Since his first trip to Guaranda, Ecuador, Dr. Scott H. Beck has had a passion for the people and culture of this impoverished town.
Beck, a professor of sociology at ETSU, speaks fondly of his eight or nine trips to Ecuador. In fact, he keeps mementos of his trips in his small office – a small, brightly colored clock; the map of Ecuador on the wall; an organized bookshelf is half full of books from graduate and undergraduate classes he teaches. To tell the history of Guaranda, Beck leaned back in his chair, gazing out the window.
“Since the 1960s, Johnson City has been ‘sister cities’ with Guaranda through a program from Sister Cities International,” Beck said, pointing to the city on a map of Ecuador. “Over time, this program had fallen by the wayside, but in 1990, Dr. Cavender, a medical anthropologist here at ETSU, went to Guaranda to start the relationship again.”
Although both cities have a university, Johnson City and Guaranda differ in population size, with only around 20,000 residents in Guaranda and nearly 56,000 in Johnson City.
In 1991, Beck, along with Cavender and two other ETSU professors went to Guaranda to meet with university faculty. “The name, roughly translated, is something like State University of Bolivar,” Beck said.
Through the trip, the schools informally became “sister universities” and, in 1994, Beck and Cavender went back to Guaranda to do research. “While Dr. Cavender investigated the folk medicine practices in and around the town, I became interested in the new civil rights movement for the indigenous people,” Beck said.

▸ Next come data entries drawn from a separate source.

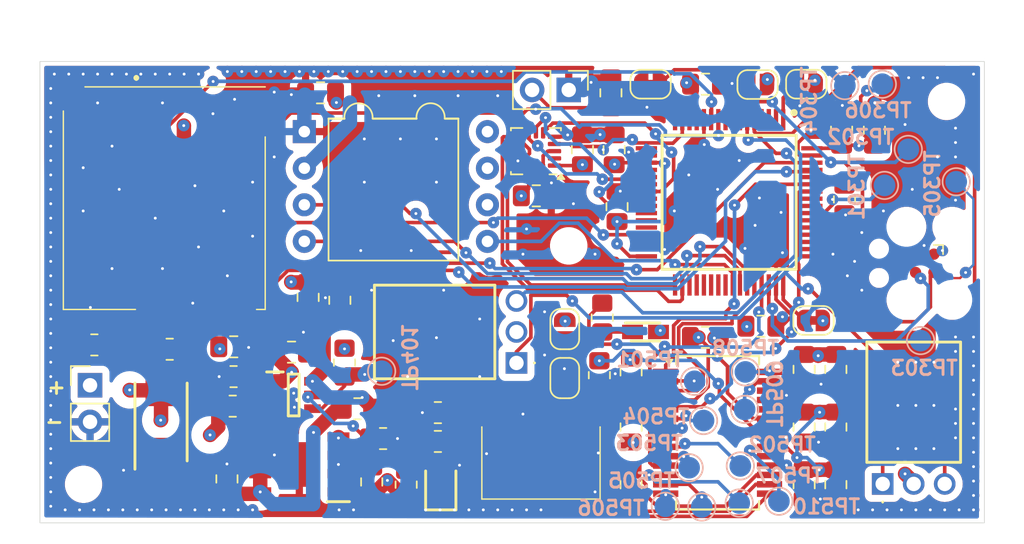
<source format=kicad_pcb>
(kicad_pcb
	(version 20240108)
	(generator "pcbnew")
	(generator_version "8.0")
	(general
		(thickness 1.6)
		(legacy_teardrops no)
	)
	(paper "A4")
	(layers
		(0 "F.Cu" signal)
		(1 "In1.Cu" power "GND.Cu")
		(2 "In2.Cu" power "PWR.Cu")
		(31 "B.Cu" signal)
		(32 "B.Adhes" user "B.Adhesive")
		(33 "F.Adhes" user "F.Adhesive")
		(34 "B.Paste" user)
		(35 "F.Paste" user)
		(36 "B.SilkS" user "B.Silkscreen")
		(37 "F.SilkS" user "F.Silkscreen")
		(38 "B.Mask" user)
		(39 "F.Mask" user)
		(40 "Dwgs.User" user "User.Drawings")
		(41 "Cmts.User" user "User.Comments")
		(42 "Eco1.User" user "User.Eco1")
		(43 "Eco2.User" user "User.Eco2")
		(44 "Edge.Cuts" user)
		(45 "Margin" user)
		(46 "B.CrtYd" user "B.Courtyard")
		(47 "F.CrtYd" user "F.Courtyard")
		(48 "B.Fab" user)
		(49 "F.Fab" user)
		(50 "User.1" user)
		(51 "User.2" user)
		(52 "User.3" user)
		(53 "User.4" user)
		(54 "User.5" user)
		(55 "User.6" user)
		(56 "User.7" user)
		(57 "User.8" user)
		(58 "User.9" user)
	)
	(setup
		(stackup
			(layer "F.SilkS"
				(type "Top Silk Screen")
			)
			(layer "F.Paste"
				(type "Top Solder Paste")
			)
			(layer "F.Mask"
				(type "Top Solder Mask")
				(thickness 0.01)
			)
			(layer "F.Cu"
				(type "copper")
				(thickness 0.035)
			)
			(layer "dielectric 1"
				(type "prepreg")
				(thickness 0.1)
				(material "FR4")
				(epsilon_r 4.5)
				(loss_tangent 0.02)
			)
			(layer "In1.Cu"
				(type "copper")
				(thickness 0.035)
			)
			(layer "dielectric 2"
				(type "core")
				(thickness 1.24)
				(material "FR4")
				(epsilon_r 4.5)
				(loss_tangent 0.02)
			)
			(layer "In2.Cu"
				(type "copper")
				(thickness 0.035)
			)
			(layer "dielectric 3"
				(type "prepreg")
				(thickness 0.1)
				(material "FR4")
				(epsilon_r 4.5)
				(loss_tangent 0.02)
			)
			(layer "B.Cu"
				(type "copper")
				(thickness 0.035)
			)
			(layer "B.Mask"
				(type "Bottom Solder Mask")
				(thickness 0.01)
			)
			(layer "B.Paste"
				(type "Bottom Solder Paste")
			)
			(layer "B.SilkS"
				(type "Bottom Silk Screen")
			)
			(copper_finish "None")
			(dielectric_constraints no)
		)
		(pad_to_mask_clearance 0)
		(allow_soldermask_bridges_in_footprints no)
		(grid_origin 19.05 30.81)
		(pcbplotparams
			(layerselection 0x00010fc_ffffffff)
			(plot_on_all_layers_selection 0x0000000_00000000)
			(disableapertmacros no)
			(usegerberextensions no)
			(usegerberattributes yes)
			(usegerberadvancedattributes yes)
			(creategerberjobfile yes)
			(dashed_line_dash_ratio 12.000000)
			(dashed_line_gap_ratio 3.000000)
			(svgprecision 4)
			(plotframeref no)
			(viasonmask no)
			(mode 1)
			(useauxorigin no)
			(hpglpennumber 1)
			(hpglpenspeed 20)
			(hpglpendiameter 15.000000)
			(pdf_front_fp_property_popups yes)
			(pdf_back_fp_property_popups yes)
			(dxfpolygonmode yes)
			(dxfimperialunits yes)
			(dxfusepcbnewfont yes)
			(psnegative no)
			(psa4output no)
			(plotreference yes)
			(plotvalue yes)
			(plotfptext yes)
			(plotinvisibletext no)
			(sketchpadsonfab no)
			(subtractmaskfromsilk no)
			(outputformat 1)
			(mirror no)
			(drillshape 1)
			(scaleselection 1)
			(outputdirectory "")
		)
	)
	(net 0 "")
	(net 1 "GND")
	(net 2 "unconnected-(Air601-NC2-Pad7)")
	(net 3 "unconnected-(Air601-NC3-Pad8)")
	(net 4 "/Airspeed Sheet/SDA")
	(net 5 "/Airspeed Sheet/INT")
	(net 6 "+3.3V")
	(net 7 "unconnected-(Air601-NC1-Pad6)")
	(net 8 "/Airspeed Sheet/SCL")
	(net 9 "Net-(J301-Pin_2)")
	(net 10 "Net-(D402-K)")
	(net 11 "+5V")
	(net 12 "Net-(IC402-OUT)")
	(net 13 "Net-(U501-3V3OUT)")
	(net 14 "Net-(D401-A)")
	(net 15 "VDD")
	(net 16 "Net-(D501-K)")
	(net 17 "Net-(D502-K)")
	(net 18 "Net-(J502-VBUS)")
	(net 19 "unconnected-(IC301-PD2-Pad54)")
	(net 20 "unconnected-(IC301-PA2-Pad16)")
	(net 21 "unconnected-(IC301-PB4_(NJTRST)-Pad56)")
	(net 22 "/MCU Sheet/~{nRST}")
	(net 23 "unconnected-(IC301-PC11-Pad52)")
	(net 24 "unconnected-(IC301-PC10-Pad51)")
	(net 25 "Net-(IC301-VDDUSB)")
	(net 26 "unconnected-(IC301-PB5-Pad57)")
	(net 27 "unconnected-(IC301-PC5-Pad25)")
	(net 28 "unconnected-(IC301-PC14-OSC32_IN_(PC14)-Pad3)")
	(net 29 "unconnected-(IC301-PC0-Pad8)")
	(net 30 "/Accelerometer.Sheet/INT_2")
	(net 31 "unconnected-(IC301-PC12-Pad53)")
	(net 32 "/MCU Sheet/MCU_RX")
	(net 33 "/Accelerometer.Sheet/MISO")
	(net 34 "unconnected-(IC301-PB14-Pad35)")
	(net 35 "unconnected-(IC301-PC6-Pad37)")
	(net 36 "unconnected-(IC301-PC9-Pad40)")
	(net 37 "/MCU Sheet/SWO")
	(net 38 "unconnected-(IC301-PB1-Pad27)")
	(net 39 "unconnected-(IC301-PC1-Pad9)")
	(net 40 "/Accelerometer.Sheet/SCLK")
	(net 41 "/MCU Sheet/SWDIO")
	(net 42 "unconnected-(IC301-PC7-Pad38)")
	(net 43 "unconnected-(IC301-PB15-Pad36)")
	(net 44 "/Accelerometer.Sheet/Angle_Indicator_1")
	(net 45 "unconnected-(IC301-PB11-Pad30)")
	(net 46 "/MCU Sheet/MCU_TX")
	(net 47 "unconnected-(IC301-PA3-Pad17)")
	(net 48 "/MCU Sheet/SWCLK")
	(net 49 "unconnected-(IC301-PA5-Pad21)")
	(net 50 "unconnected-(IC301-PA15_(JTDI)-Pad50)")
	(net 51 "unconnected-(IC301-PC15-OSC32_OUT_(PC15)-Pad4)")
	(net 52 "/MCU Sheet/MCU_CTS")
	(net 53 "unconnected-(IC301-PC13-Pad2)")
	(net 54 "/Accelerometer.Sheet/MOSI")
	(net 55 "/MCU Sheet/MCU_RTS")
	(net 56 "unconnected-(IC301-PC8-Pad39)")
	(net 57 "unconnected-(IC301-PB2-Pad28)")
	(net 58 "/Accelerometer.Sheet/INT_1")
	(net 59 "/Accelerometer.Sheet/~{CS}")
	(net 60 "Net-(IC301-VBAT)")
	(net 61 "/Accelerometer.Sheet/Angle_Indicator_2")
	(net 62 "unconnected-(IC301-PA0-Pad14)")
	(net 63 "unconnected-(IC301-PB0-Pad26)")
	(net 64 "unconnected-(IC301-PC4-Pad24)")
	(net 65 "Net-(IC301-PH3-BOOT0_(BOOT0))")
	(net 66 "Net-(IC402-ILIM)")
	(net 67 "Net-(IC402-~{FLAG})")
	(net 68 "Net-(IC402-EN)")
	(net 69 "Net-(J502-D+)")
	(net 70 "Net-(J502-D-)")
	(net 71 "Net-(J502-ID)")
	(net 72 "Net-(JP501-B)")
	(net 73 "Net-(U501-CBUS0)")
	(net 74 "Net-(U501-CBUS1)")
	(net 75 "Net-(U501-DTR)")
	(net 76 "Net-(U501-DCR)")
	(net 77 "Net-(U501-DCD)")
	(net 78 "Net-(U501-RI)")
	(net 79 "Net-(U501-CBUS2)")
	(net 80 "Net-(U501-CBUS3)")
	(net 81 "Net-(U501-CBUS4)")
	(net 82 "Net-(U501-OSCO)")
	(net 83 "Net-(U501-OSCI)")
	(net 84 "Net-(U501-~{RESET})")
	(net 85 "unconnected-(U201-NIC-Pad15)")
	(net 86 "unconnected-(U201-NIC-Pad2)")
	(net 87 "unconnected-(U501-NC-Pad24)")
	(net 88 "unconnected-(U501-NC-Pad8)")
	(net 89 "/MCU Sheet/SD_MISO")
	(net 90 "/MCU Sheet/SD_CLK")
	(net 91 "unconnected-(J303-DAT2-PadP1)")
	(net 92 "unconnected-(J303-DAT1-PadP8)")
	(net 93 "/MCU Sheet/CardDetect")
	(net 94 "Net-(J303-CARD_DETECT_1)")
	(net 95 "Net-(J303-CARD_DETECT_2)")
	(net 96 "/MCU Sheet/SD_NSS")
	(net 97 "/MCU Sheet/SD_MOSI")
	(footprint "MountingHole:MountingHole_2.2mm_M2" (layer "F.Cu") (at 55.725 43.235))
	(footprint "Capacitor_SMD:C_0805_2012Metric_Pad1.18x1.45mm_HandSolder" (layer "F.Cu") (at 37.65 46.81 -90))
	(footprint "Jumper:SolderJumper-2_P1.3mm_Open_RoundedPad1.0x1.5mm" (layer "F.Cu") (at 68.825 32.035))
	(footprint "SamacSys_Parts:TM1000Q" (layer "F.Cu") (at 52.1 51.36 90))
	(footprint "Resistor_SMD:R_0805_2012Metric_Pad1.20x1.40mm_HandSolder" (layer "F.Cu") (at 58.05 48.21 -90))
	(footprint "Capacitor_SMD:C_0805_2012Metric_Pad1.18x1.45mm_HandSolder" (layer "F.Cu") (at 59.075 40.51 90))
	(footprint "Capacitor_SMD:C_0805_2012Metric_Pad1.18x1.45mm_HandSolder" (layer "F.Cu") (at 58.65 32.61 90))
	(footprint "Capacitor_SMD:C_0805_2012Metric_Pad1.18x1.45mm_HandSolder" (layer "F.Cu") (at 65.2125 32.01))
	(footprint "SamacSys_Parts:21731573" (layer "F.Cu") (at 53.8 58.31))
	(footprint "Resistor_SMD:R_0805_2012Metric_Pad1.20x1.40mm_HandSolder" (layer "F.Cu") (at 57.85 52.21 -90))
	(footprint "Resistor_SMD:R_0805_2012Metric_Pad1.20x1.40mm_HandSolder" (layer "F.Cu") (at 32.42 54.36))
	(footprint "Connector:Tag-Connect_TC2030-IDC-FP_2x03_P1.27mm_Vertical" (layer "F.Cu") (at 79.78 44.445 180))
	(footprint "Capacitor_SMD:C_0805_2012Metric_Pad1.18x1.45mm_HandSolder" (layer "F.Cu") (at 38.5125 32.61 180))
	(footprint "Capacitor_SMD:C_0805_2012Metric_Pad1.18x1.45mm_HandSolder" (layer "F.Cu") (at 42.06 59.62 90))
	(footprint "Resistor_SMD:R_0805_2012Metric" (layer "F.Cu") (at 60.05 52.01 90))
	(footprint "Connector_PinHeader_2.54mm:PinHeader_1x02_P2.54mm_Vertical" (layer "F.Cu") (at 22.525 52.91))
	(footprint "Resistor_SMD:R_0805_2012Metric_Pad1.20x1.40mm_HandSolder" (layer "F.Cu") (at 74.85 40.01 90))
	(footprint "Resistor_SMD:R_0805_2012Metric_Pad1.20x1.40mm_HandSolder" (layer "F.Cu") (at 41.07 54.54))
	(footprint "Capacitor_SMD:C_0805_2012Metric_Pad1.18x1.45mm_HandSolder" (layer "F.Cu") (at 58.875 36.56 90))
	(footprint "Capacitor_SMD:C_0805_2012Metric_Pad1.18x1.45mm_HandSolder" (layer "F.Cu") (at 72.05 51.81 -90))
	(footprint "Capacitor_SMD:C_0805_2012Metric_Pad1.18x1.45mm_HandSolder" (layer "F.Cu") (at 74.25 59.81 -90))
	(footprint "DynamicSoaring:ADXL372BCCZ-RL7" (layer "F.Cu") (at 53.45 36.66 180))
	(footprint "Jumper:SolderJumper-2_P1.3mm_Bridged_RoundedPad1.0x1.5mm" (layer "F.Cu") (at 72.7 48.41 180))
	(footprint "Capacitor_SMD:C_0805_2012Metric_Pad1.18x1.45mm_HandSolder" (layer "F.Cu") (at 56.675 36.56 90))
	(footprint "Resistor_SMD:R_0805_2012Metric_Pad1.20x1.40mm_HandSolder" (layer "F.Cu") (at 32.48 52.31 180))
	(footprint "Capacitor_SMD:C_0805_2012Metric_Pad1.18x1.45mm_HandSolder" (layer "F.Cu") (at 72.05 59.81 -90))
	(footprint "Package_SO:SSOP-28_5.3x10.2mm_P0.65mm" (layer "F.Cu") (at 66.05 56.21))
	(footprint "MountingHole:MountingHole_2.2mm_M2" (layer "F.Cu") (at 22.075 59.785))
	(footprint "Resistor_SMD:R_0805_2012Metric_Pad1.20x1.40mm_HandSolder" (layer "F.Cu") (at 40.175 51.335 90))
	(footprint "Jumper:SolderJumper-2_P1.3mm_Open_RoundedPad1.0x1.5mm" (layer "F.Cu") (at 55.45 52.41 -90))
	(footprint "Jumper:SolderJumper-2_P1.3mm_Open_RoundedPad1.0x1.5mm" (layer "F.Cu") (at 55.45 49.01 -90))
	(footprint "Capacitor_SMD:C_0805_2012Metric_Pad1.18x1.45mm_HandSolder" (layer "F.Cu") (at 72.05 55.81 -90))
	(footprint "Capacitor_SMD:C_0805_2012Metric_Pad1.18x1.45mm_HandSolder" (layer "F.Cu") (at 76.925 35.21 90))
	(footprint "Capacitor_SMD:C_0805_2012Metric_Pad1.18x1.45mm_HandSolder" (layer "F.Cu") (at 65.2 49.585))
	(footprint "Capacitor_SMD:C_0805_2012Metric_Pad1.18x1.45mm_HandSolder" (layer "F.Cu") (at 60.05 59.81 90))
	(footprint "SamacSys_Parts:LEDM2012X100N" (layer "F.Cu") (at 61.05 49.21))
	(footprint "Capacitor_SMD:C_0805_2012Metric_Pad1.18x1.45mm_HandSolder" (layer "F.Cu") (at 53.475 39.76))
	(footprint "Jumper:SolderJumper-2_P1.3mm_Bridged_RoundedPad1.0x1.5mm" (layer "F.Cu") (at 61.4 32.01))
	(footprint "Capacitor_SMD:C_0805_2012Metric_Pad1.18x1.45mm_HandSolder"
		(layer "F.Cu")
		(uuid "acba491d-2579-47cf-9010-7ed8e5aa4c52")
		(at 32.02 59.41 90)
		(descr "Capacitor SMD 0805 (2012 Metric), square (rectangular) end terminal, IPC_7351 nominal with elongated pad for handsoldering. (Body size source: IPC-SM-782 page 76, https://www.pcb-3d.com/wordpress/wp-content/uploads/ipc-sm-782a_amendment_1_and_2.pdf, https://docs.google.com/spreadsheets/d/1BsfQQcO9C6DZCsRaXUlFlo91Tg2WpOkGARC1WS5S8t0/edit?usp=sharing), generated with kicad-footprint-generator")
		(tags "capacitor handsolder")
		(property "Reference" "C402"
			(at -0.025 -1.645 90)
			(unlocked yes)
			(layer "F.SilkS")
			(hide yes)
			(uuid "56adba41-176a-49c7-9779-bef3d6836721")
			(effects
				(font
					(size 1 1)
					(thickness 0.2)
				)
			)
		)
		(property "Value" "3.3u"
			(at 0 1.68 90)
			(layer "F.Fab")
			(uuid "5fe107dd-f6ce-4684-875f-e39a25a640ac")
			(effects
				(font
... [984166 chars truncated]
</source>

Through his trips to Guaranda, Beck developed a passion for the people in Ecuador. “After a few trips, I sincerely became interested in the various social and political changes and challenges that were going on there,” Beck said. “I have always been concerned with discrimination, minority rights, inequality and similar issues and I guess I have just applied those concerns to Ecuador for the past 10 years.”
In 1996, Beck returned to Guaranda with Dr. Ken Mijeski, a professor of political science who focuses on Latin American politics. The two began their research on the political movement of indigenous civil rights in Ecuador.
“Either Mijeski or I have gone back to Guaranda every year since then to do research,” Beck said.
Cavender and Beck jointly published one article and Mijeski and Beck have had numerous articles published on their research together. “For me personally, the most interesting part of my trips has been in travels outside town,” Beck said with a faraway look in his eyes. “If you want to see real poverty, you can see it there, like a child that looks four or five and finding out that they are 8-years-old.
“You can read it in books, but when you are squatting in a hut and can barely see because your eyes find it difficult to focus in the dim light and you can smell the earth of the floor and the pigs penned next to the house, you can really understand how little some people have.”
Beck’s adventures with his colleagues have been equally memorable. “On one of our first trips to Ecuador, Dr. Beck and I shared a room,” Cavender said. “He was suffering from altitude sickness. While some people develop nausea or lightheadedness, he developed a case of extreme laughter. I said, ‘Do you have any toothpaste I could use?’ and he said, ‘Toothpaste!’ and was hysterically laughing. He was like that for two days. I was the funniest man alive for two days.”
When Beck is not in Ecuador, he is making a difference in people’s lives at ETSU. “Dr. Beck is a very helpful and friendly teacher,” said Ashley Souther, a 20-year-old sociology minor. “He has an easygoing personality and goes out of his way to work with his students.”
Beck is also respected by his colleagues. “Dr. Beck is very professional,” Instructor of Sociology Betsie Cole said. “He is a good boss and has a wonderful, quick sense of humor. More importantly, he really cares about his Latin American studies. He has worked hard to increase the awareness of his students about the problems of poverty in other countries.